The Central American Free Trade Agreement (CAFTA): Impact on Agriculture and Rural Sectors in Five Central American Countries

MOTIVATION

Aiming to inform governments, the private sector, and civil society of the likely macroeconomic impacts of the Central American Free Trade Agreement (CAFTA) in five Central American countries—Costa Rica, El Salvador, Guatemala, Honduras, and Nicaragua—IFPRI, with support from the Netherlands, evaluated the agreement’s impact at the regional and country levels, incorporating considerable detail on how households within these countries could be affected as well.

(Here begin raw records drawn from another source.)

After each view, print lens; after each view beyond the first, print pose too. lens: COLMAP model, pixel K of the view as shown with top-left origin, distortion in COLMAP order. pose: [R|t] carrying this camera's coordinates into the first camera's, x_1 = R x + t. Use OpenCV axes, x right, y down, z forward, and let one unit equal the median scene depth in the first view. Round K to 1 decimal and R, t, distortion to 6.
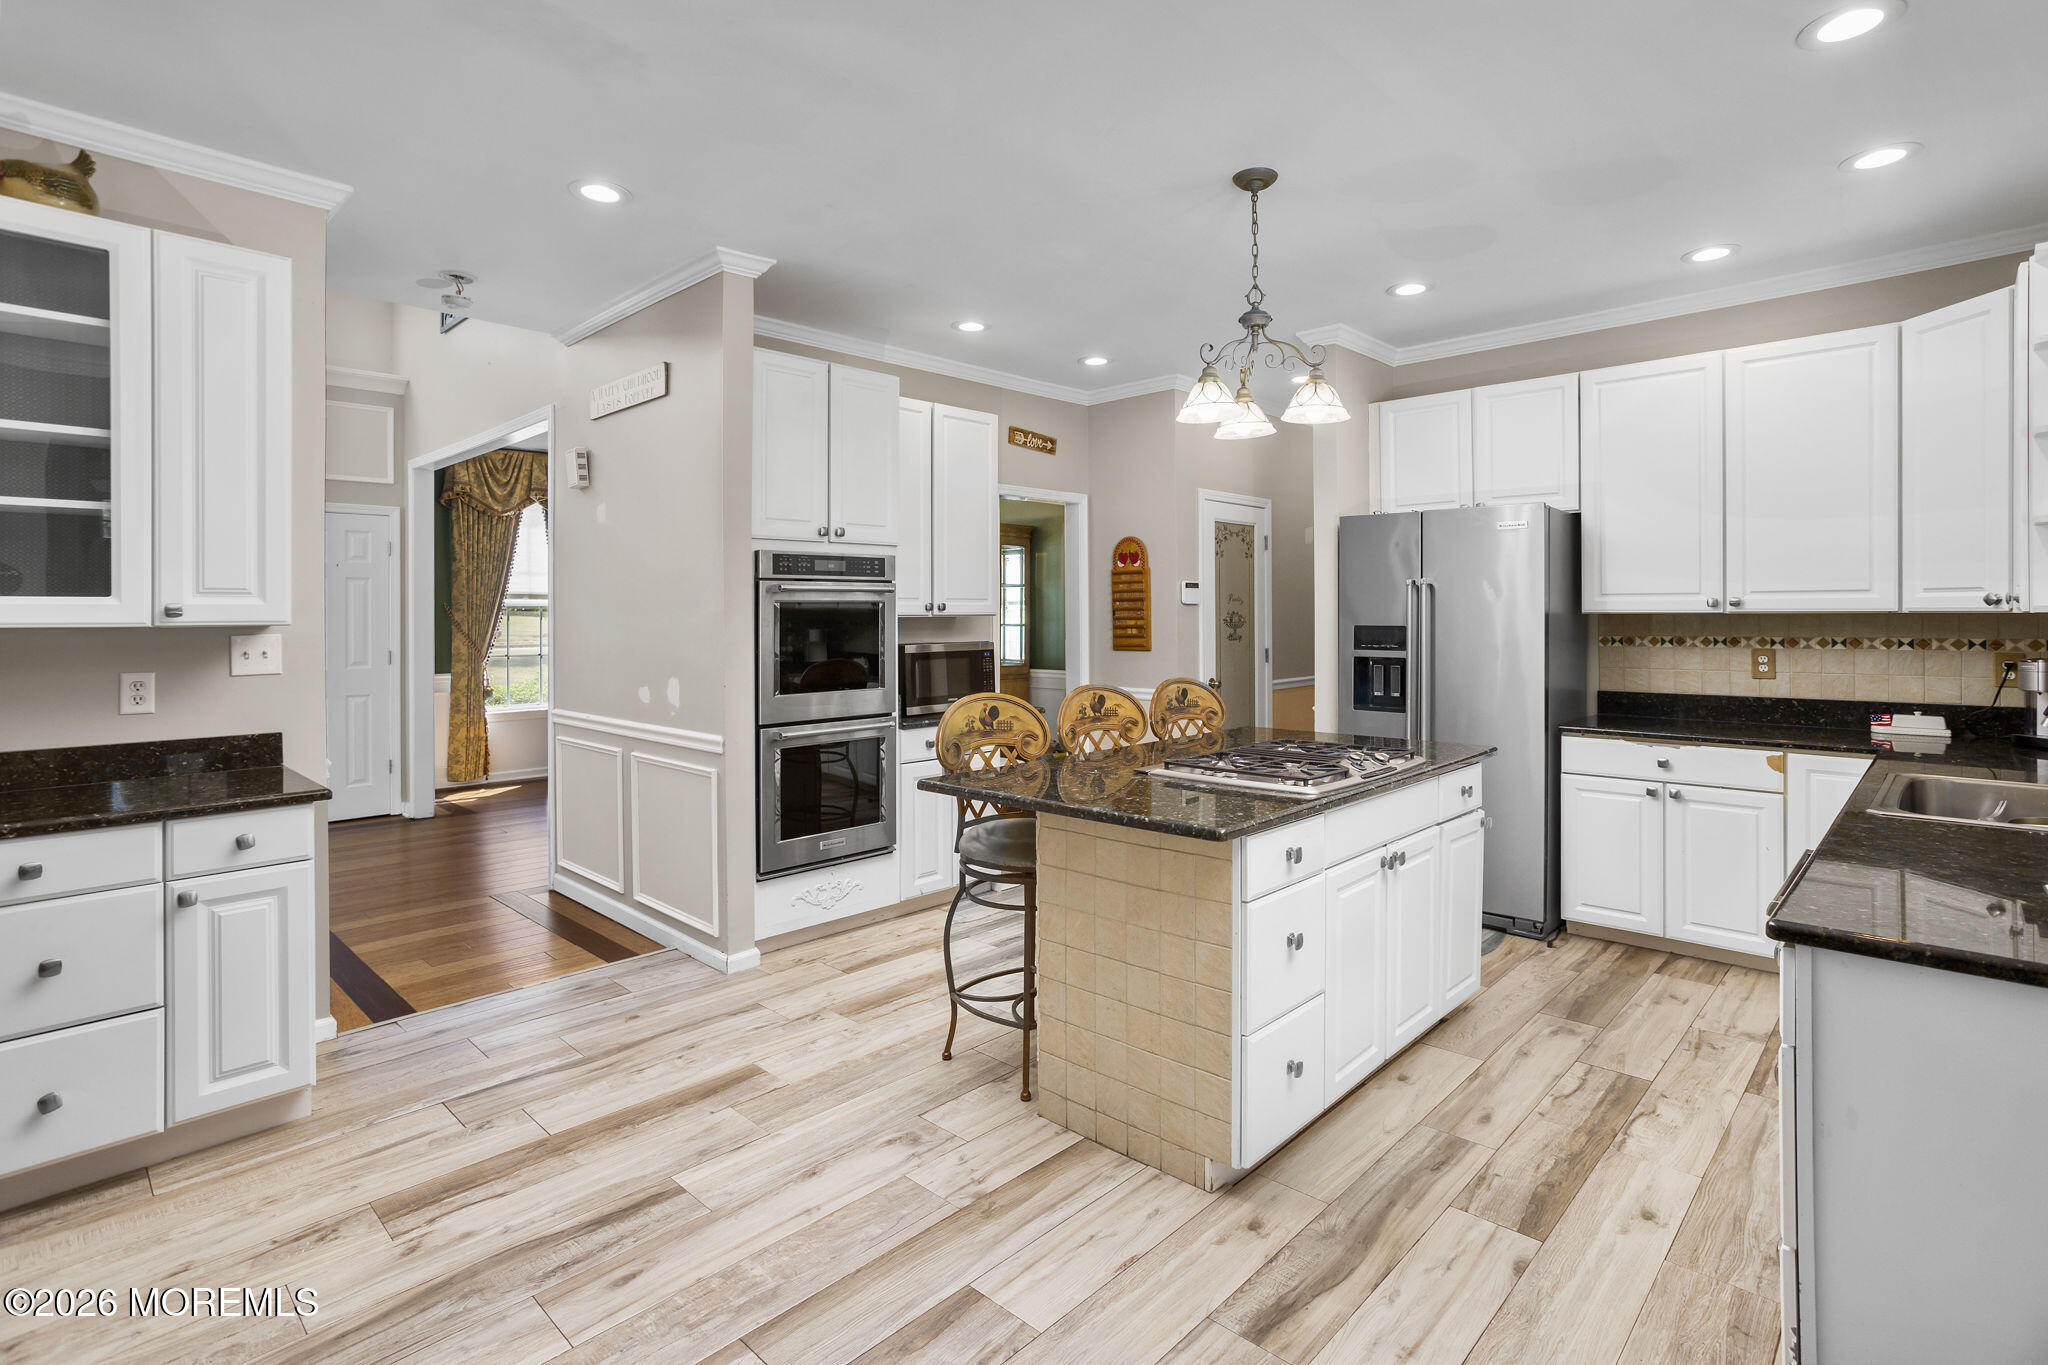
lens RADIAL K [[986.2, 0, 1049.8], [0, 986.2, 624.4], [0, 0, 1]] dist [0.001170, -0.000700]
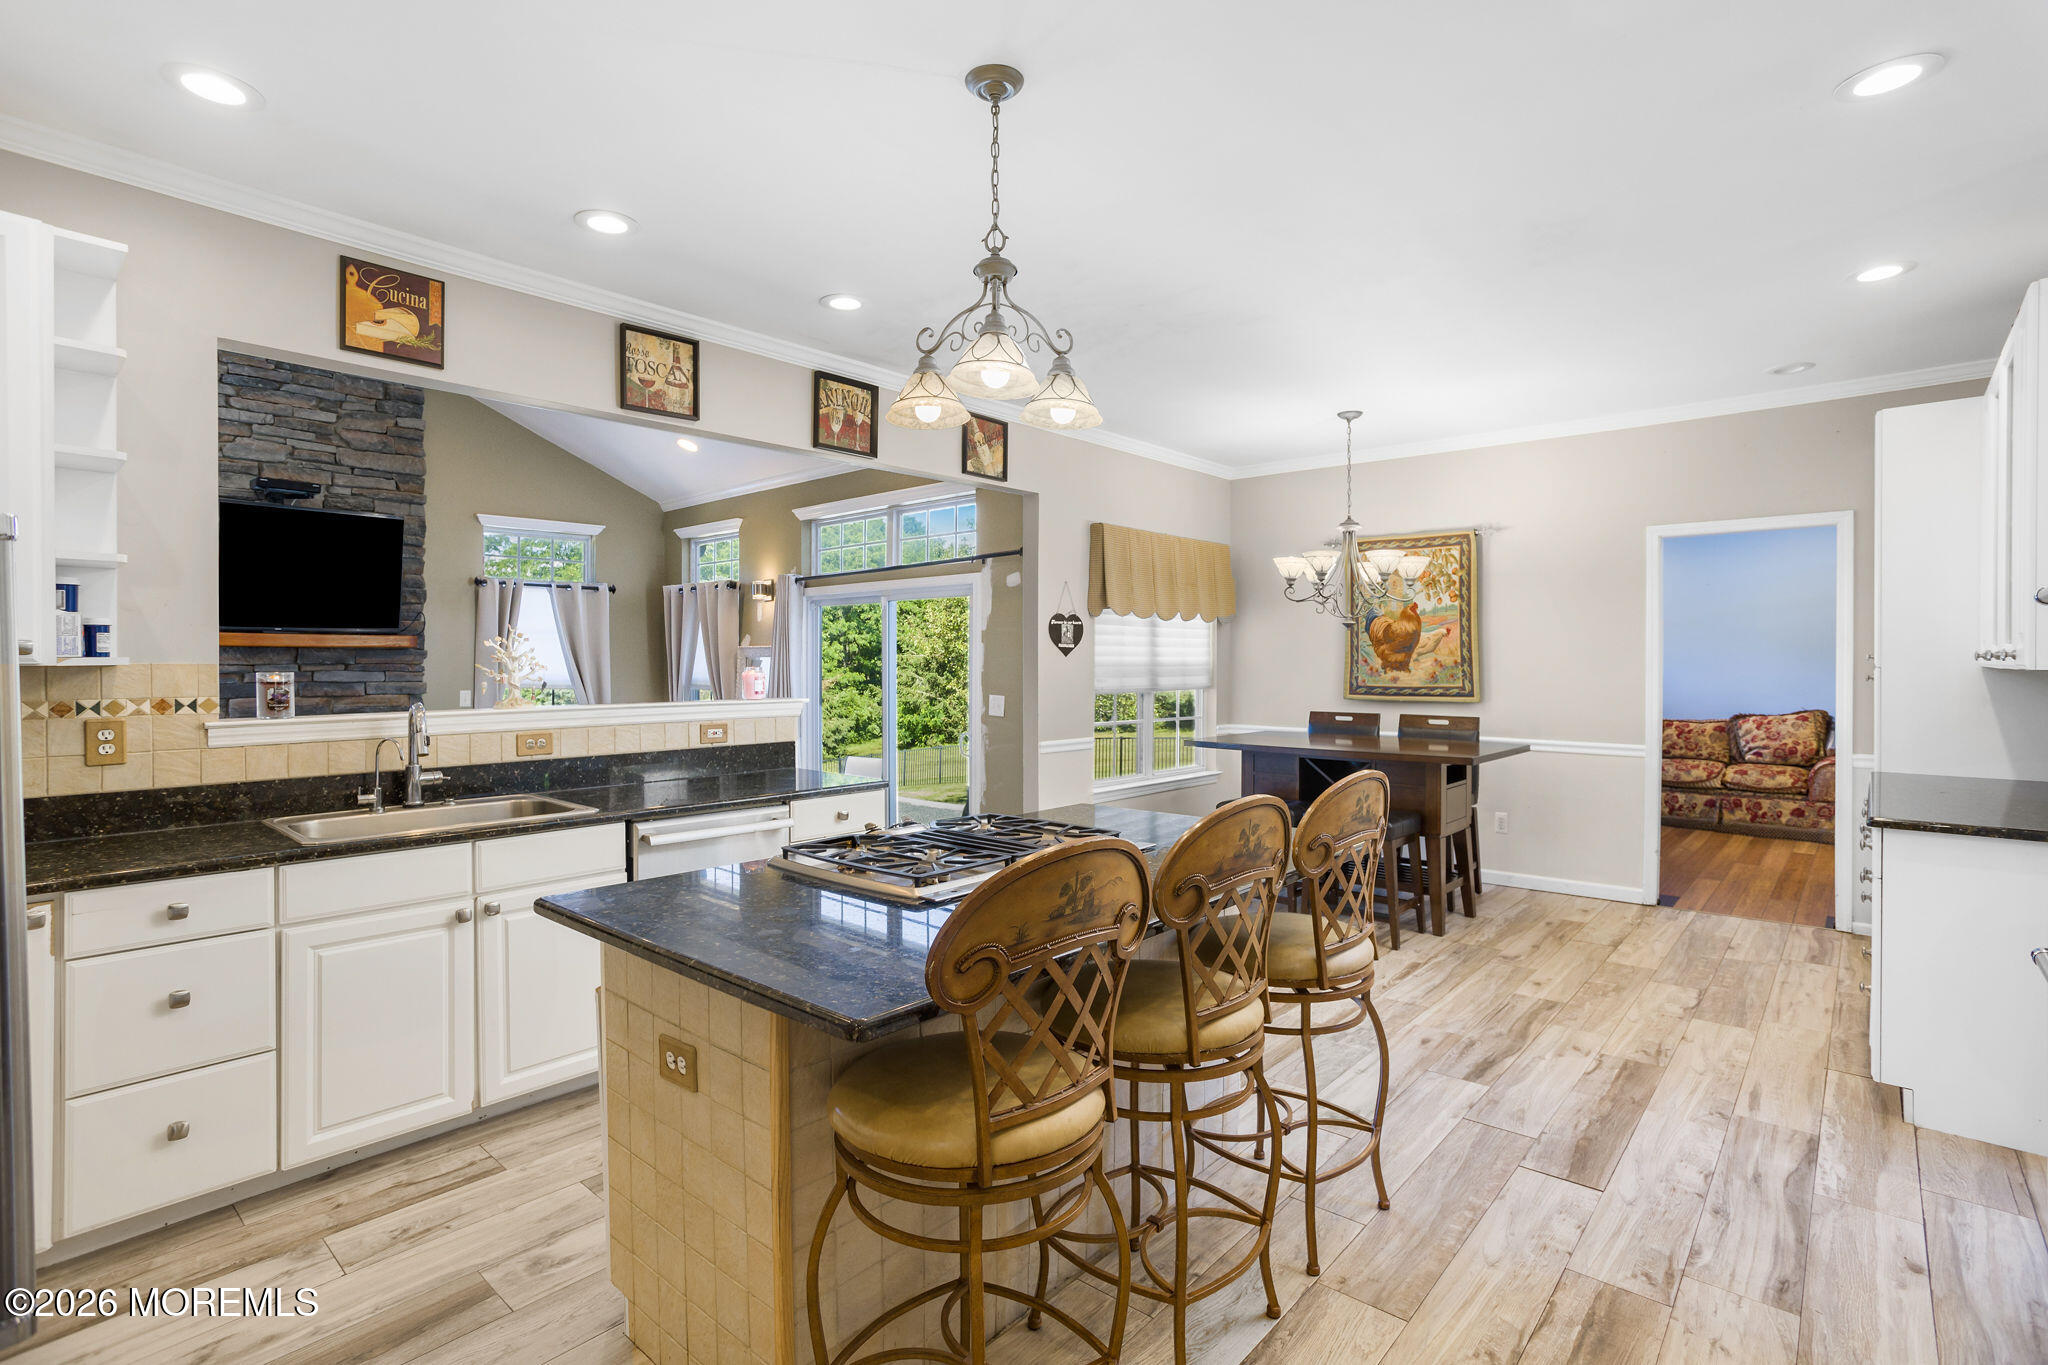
lens RADIAL K [[986.2, 0, 1026.5], [0, 986.2, 662.3], [0, 0, 1]] dist [0.001170, -0.000700]
pose [[-0.999806, 0.004528, -0.019145, 0.194165], [0.004343, 0.999943, 0.009705, -0.018975], [0.019188, 0.009620, -0.999770, 1.718711]]
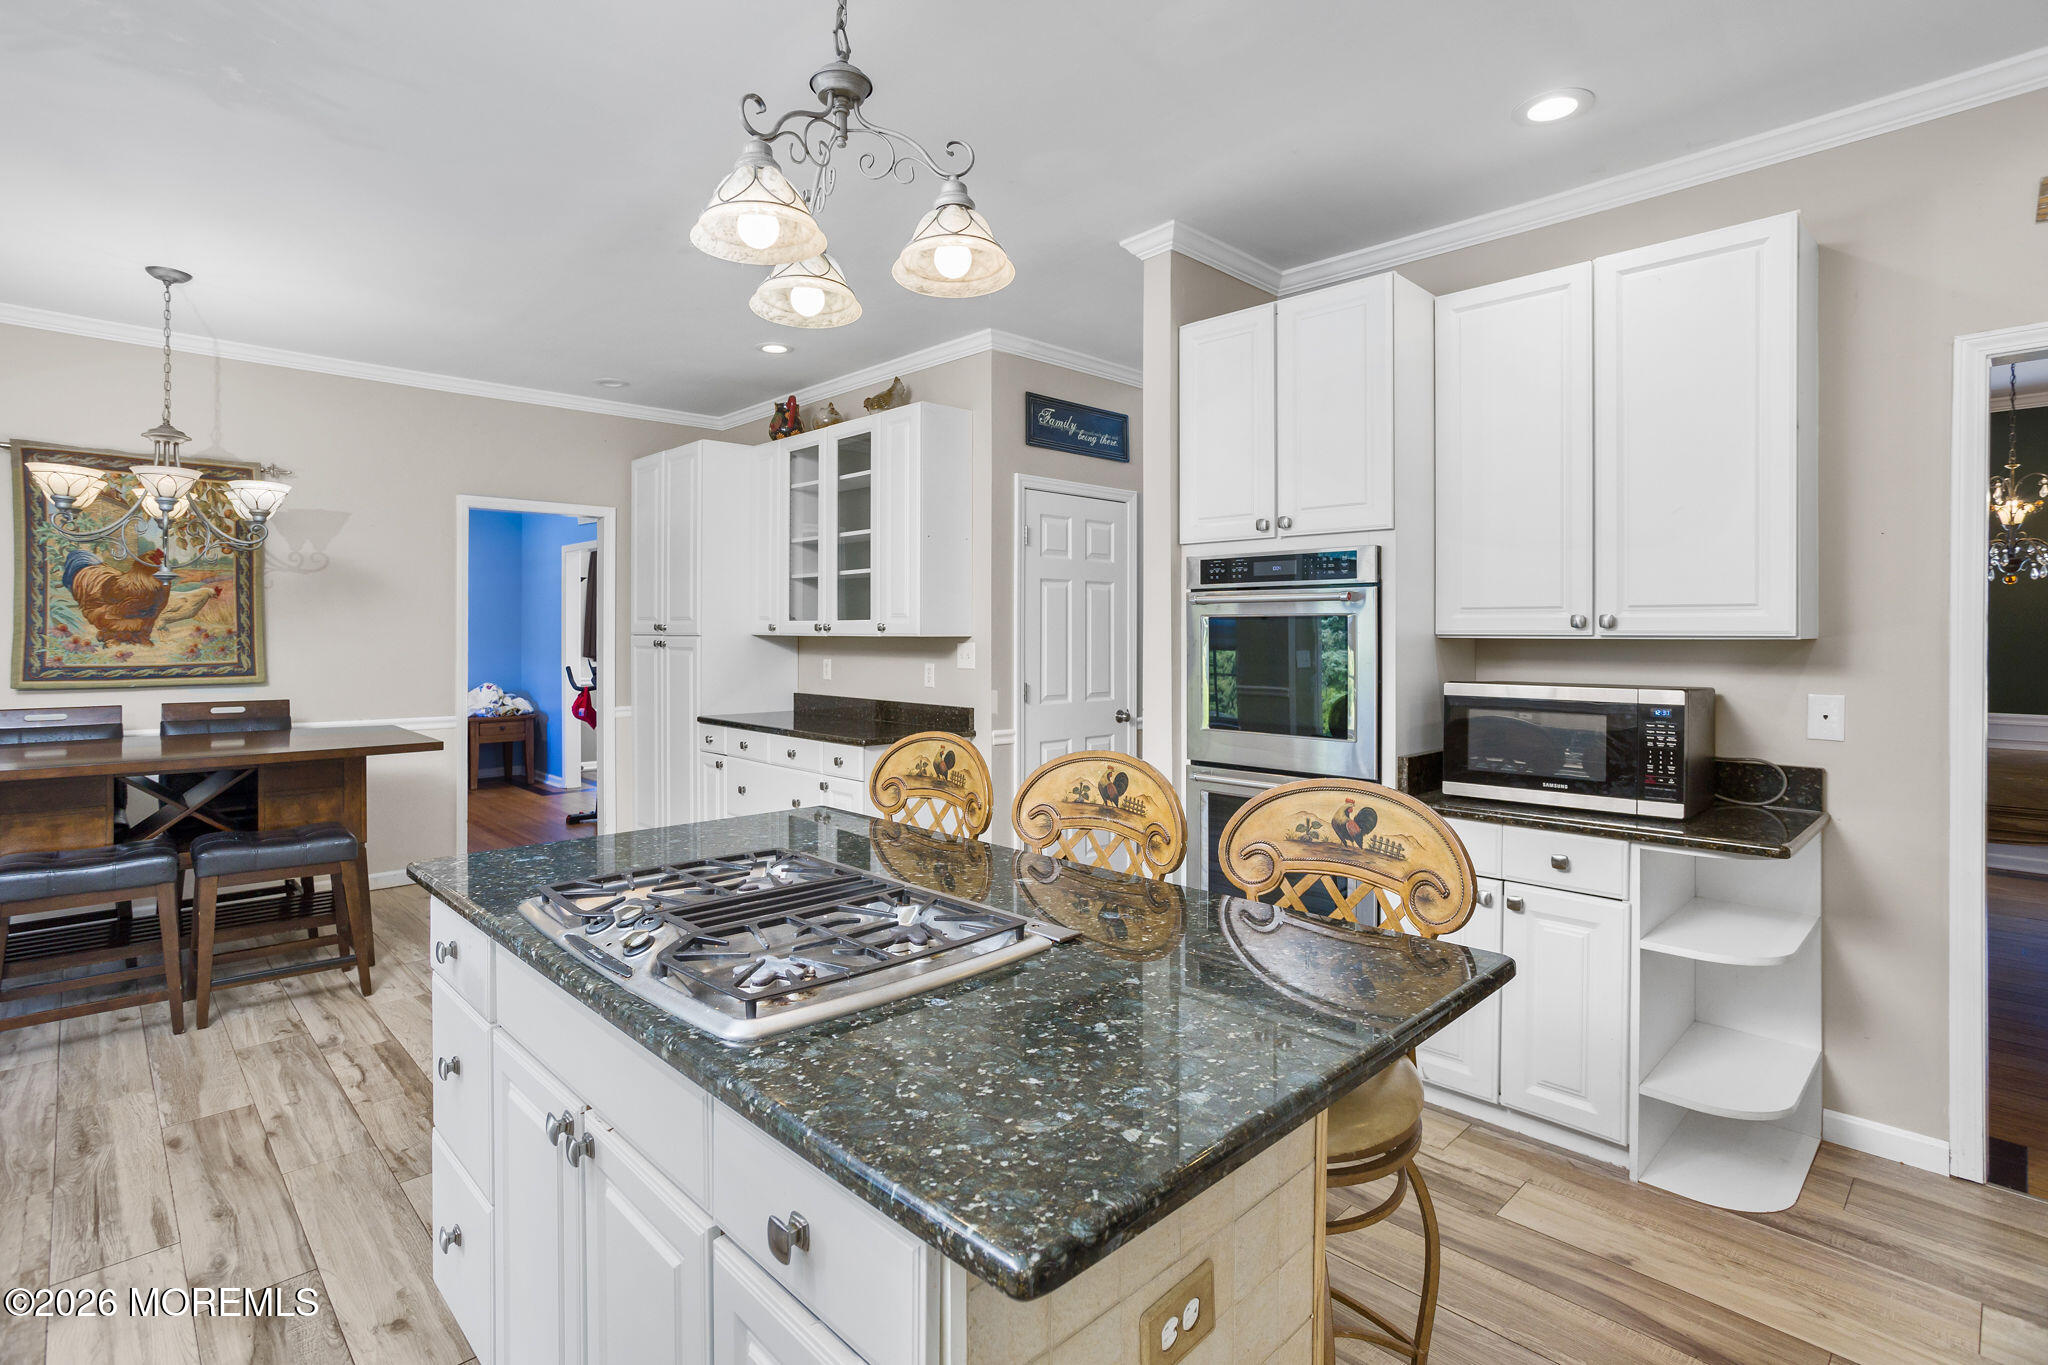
lens RADIAL K [[986.2, 0, 996.2], [0, 986.2, 643.7], [0, 0, 1]] dist [0.001170, -0.000700]
pose [[-0.041647, 0.020142, -0.998929, 0.730954], [-0.009247, 0.999746, 0.020544, -0.019614], [0.999090, 0.010092, -0.041450, 1.079229]]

This analysis, supported by the Netherlands, found that CAFTA’s trade liberalization would have a positive, albeit small, impact on economic growth. Furthermore, it concluded there would be a positive impact on reducing poverty levels due to the consolidation of unskilled labor in the maquila industry and recommended restructuring domestic and foreign demand in favor of sectors that employ unskilled laborers while increasing the rate of foreign direct investment.

OUTCOMES

  • The World Bank designated this a "best practice project,” presenting it with the AAA award and showcasing it at a 2009 Knowledge Fair.
  • The project has been successful in raising awareness among Central American government agencies and other rural sector stakeholders. In particular, the research provided a detailed analysis of how each country’s various sectors will respond to the increased competition produced by CAFTA, as well as how best to prioritize and coordinate investments in infrastructure projects to diminish the potential negative effects of CAFTA on the rural poor.
  • By filling in substantial knowledge gaps on the impact of trade-related reforms, the project has promoted meaningful discussion among governments and key stakeholders. The study led to mainstream awareness of proposals about preparing for rural competitiveness operations in Guatemala and Honduras. The results of the initiative are expected to contribute to the debate on trade in the countries involved.
  • The datasets, models, and other tools used in the project are a sustainable resource that are not only publicly available online but can also be readily updated for use in analyzing other trade agreements throughout the world.
  • This work resulted in individual country governments—through the Council of Central American Ministers of Agriculture—and donor agencies helping the Central American rural sector adapt to the changing international environment.